Experts

At Least 200,0000 People Die Annually Due to Medical Errors

By Cheri Cheng | Update Date: Sep 21, 2013 10:38 AM EDT

Even though doctors are trained to care, diagnose and treat patients, they might still make mistakes. Unfortunately for medical professionals, these mistakes could be the difference between life and death. Over the years, researchers have tried to estimate how many patients die due to medical errors. Each time the studies are conducted, the number keeps rising. In a new study, researchers estimated that nearly 210,000 to 440,000 patients die each year due to mistakes.

The author of this study who estimated the new range is John T. James, a toxicologist at NASA's space center in Houston, TX. James also runs an advocacy group titled Patient Safety America. For these numbers, James used four recent studies that examined the rates of preventable harm done to patents. From these studies, James had data on over 4,200 patients gathered from 2002 to 2008. Based on these findings, the researchers calculated that adverse events affected 21 percent of the medical cases. The events that would be considered lethal affected 1.4 percent of the cases. James used this data and the data on 34 million hospitalizations in 2007 to calculate his own estimate.

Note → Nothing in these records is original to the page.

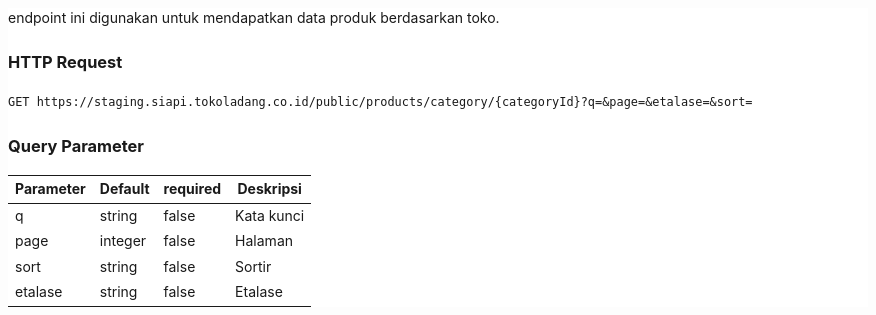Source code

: endpoint ini digunakan untuk mendapatkan data produk berdasarkan toko.

### HTTP Request

`GET https://staging.siapi.tokoladang.co.id/public/products/category/{categoryId}?q=&page=&etalase=&sort=`

### Query Parameter

Parameter | Default | required | Deskripsi
--------- | ------- | -------- | -----------
q | string | false | Kata kunci
page | integer | false | Halaman
sort | string | false | Sortir
etalase | string | false | Etalase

Even though James' estimation is a lot higher than previous estimates, ProPublica had three patient safety researchers look over James' numbers and they believe that his estimates are credible. ProPublica is an independent and nonprofit newsroom.

"We need to get a sense of the magnitude of this," James said according to NPR. "Perhaps it is time for a national patient bill of rights for hospitalized patients. All evidence points to the need for much more patient involvement in identifying harmful events and participating in rigorous follow-up investigations od identify root causes."

The study was published in the Journal of Patient Safety.